**ACTIVITY:**
Set down each line of the data exactly, but not the pictures.

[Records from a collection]
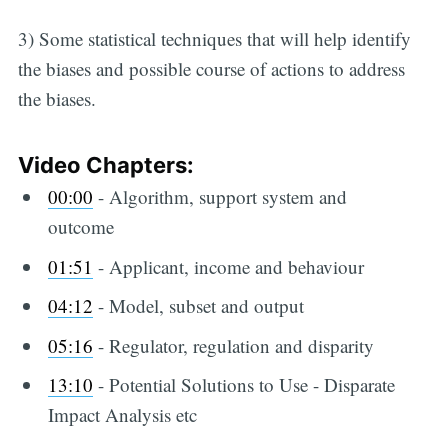
3) Some statistical techniques that will help identify
the biases and possible course of actions to address
the biases.
Video Chapters:
00:00
​ - Algorithm, support system and
outcome
01:51
​ - Applicant, income and behaviour
04:12
​ - Model, subset and output
05:16
​ - Regulator, regulation and disparity
13:10
​ - Potential Solutions to Use - Disparate
Impact Analysis etc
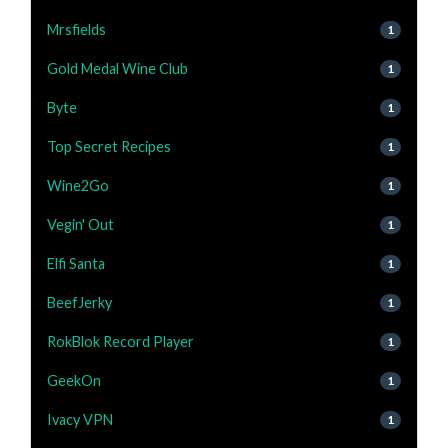
Mrsfields
1
Gold Medal Wine Club
1
Byte
1
Top Secret Recipes
1
Wine2Go
1
Vegin' Out
1
Elfi Santa
1
BeefJerky
1
RokBlok Record Player
1
GeekOn
1
Ivacy VPN
1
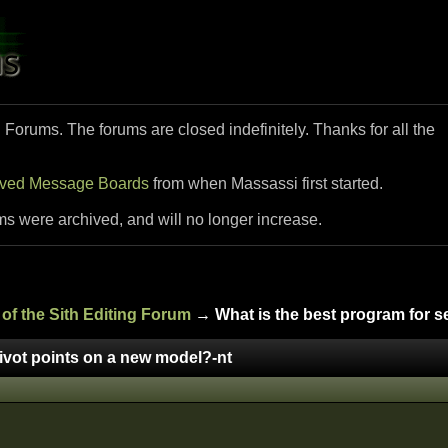
i Forums. The forums are closed indefinitely. Thanks for all the
ived Message Boards
from when Massassi first started.
ms were archived, and will no longer increase.
of the Sith Editing Forum
→ What is the best program for se
pivot points on a new model?-nt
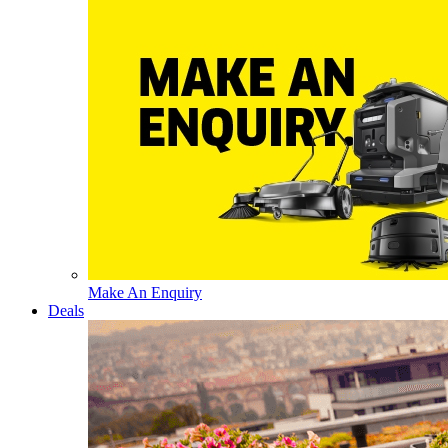
Make An Enquiry
Deals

**RESPONSE BELOW:**
3) Some statistical techniques that will help identify
the biases and possible course of actions to address
the biases.
Video Chapters:
00:00
​ - Algorithm, support system and
outcome
01:51
​ - Applicant, income and behaviour
04:12
​ - Model, subset and output
05:16
​ - Regulator, regulation and disparity
13:10
​ - Potential Solutions to Use - Disparate
Impact Analysis etc
Mrsfields
1
Gold Medal Wine Club
1
Byte
1
Top Secret Recipes
1
Wine2Go
1
Vegin' Out
1
Elfi Santa
1
BeefJerky
1
RokBlok Record Player
1
GeekOn
1
Ivacy VPN
1
i Forums. The forums are closed indefinitely. Thanks for all the
ived Message Boards
from when Massassi first started.
ms were archived, and will no longer increase.
of the Sith Editing Forum
→ What is the best program for se
pivot points on a new model?-nt
Make An Enquiry
Deals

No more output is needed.